Identity Technology in 2019
1. Zero trust will require sophisticated adaptive authentication.
2. Passwordless and Registrationless will be powered by biometric sensors (e.g. facial scan).
3. Identity analytics and intelligence will deliver business value beyond access and governance with identity.
4. Internet of Things will redefine the concept of “identity management” to include what people own, share, and use.
5. Blockchain for Identity is not the right use case and will continue to struggle.
6. Identity Fraud will become the focus, well beyond marketing and personalization.
Identity Attacks in 2019
1. We’ll see a significant increase in attacks against ‘human identities’. 10B+ identities breach in 2019.
2. A growing number of cybercriminal attacks will be made against ‘connected thing identities’

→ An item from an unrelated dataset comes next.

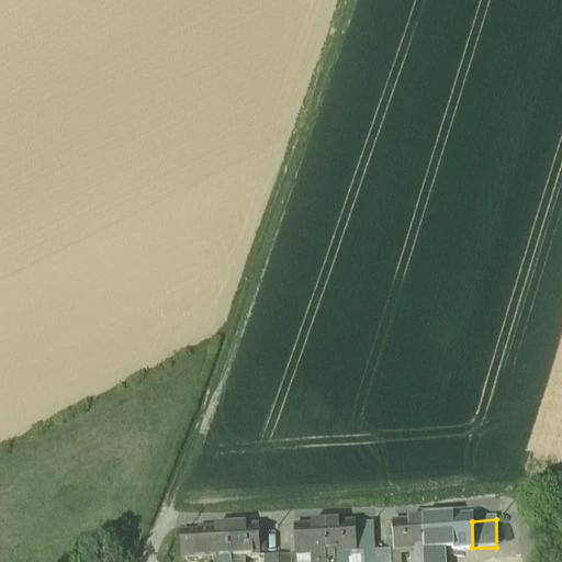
[(472,521),(423,523),(424,553),(424,561),(441,561),(441,552),(472,551),(472,548),(472,521)]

3. A new round of nation-state attacks will steal intellectual property and other trade secrets to gain competitive market advantages.
4. Biometric hacking will emerge exposing vulnerabilities in touch ID sensors, facial recognition, and passcodes.

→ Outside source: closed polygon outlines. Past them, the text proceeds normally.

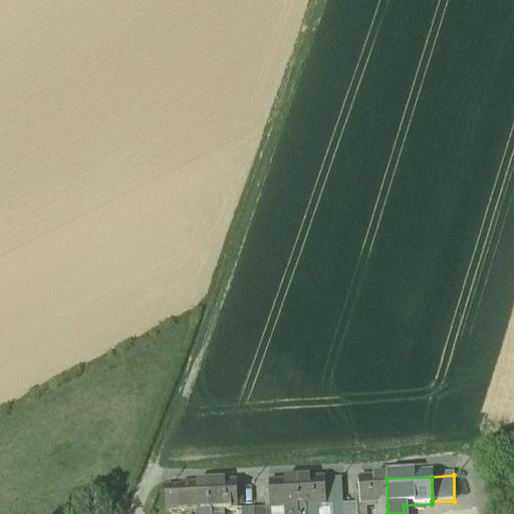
[(387,478),(358,479),(359,507),(380,507),(380,513),(374,513),(388,513),(388,506),(387,478)]
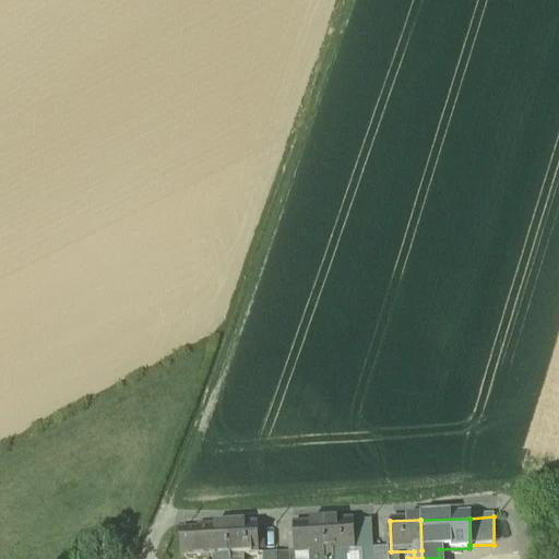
[(354,552),(353,523),(322,524),(323,558),(361,558),(361,552),(354,552)]
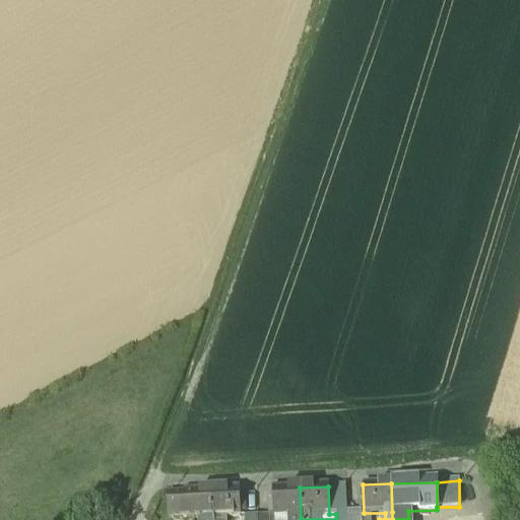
[(301,519),(300,488),(272,490),(274,518),(288,517),(288,519),(301,519)]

5. Azure Active Directory (AD) will be breached.
Standards Development in 2019
1. FIDO (Fast IDentity Online) will continue to struggle to be the standard it sets out to be – limited to high-end applications and organizations.
2. PSD2 will create a shift in how users bank online and GDPR will guide companies on how to best store and protect customer data.
3. Other standards groups will continue to compete for dominance and no one will rise to the lead: Biometric Consortium; Secure Identity Alliance (SIA), Center for Identification Technology Research (CITeR); IEEE Biometrics Council; Biometrics Institute, Australia; Smart Card Alliance; International Biometrics and Identification Association (IBIA); Kantara Initiative; Open Identity Exchange; Open Security Exchange; Asian Pacific Smart Card Association (APSCA); Organization for the Advancement of Structural Information of Standards (OASIS) and, of course, the OpenID Foundation.
The Consumer Crisis of Trust in 2019
There will be a growing climate of distrust from which nothing is exempt: people’s trust in government, media and business will decline like never before. Consumer identity solutions will be adopted in order to help recover and re-establish consumer confidence in who and how their personal information is being used.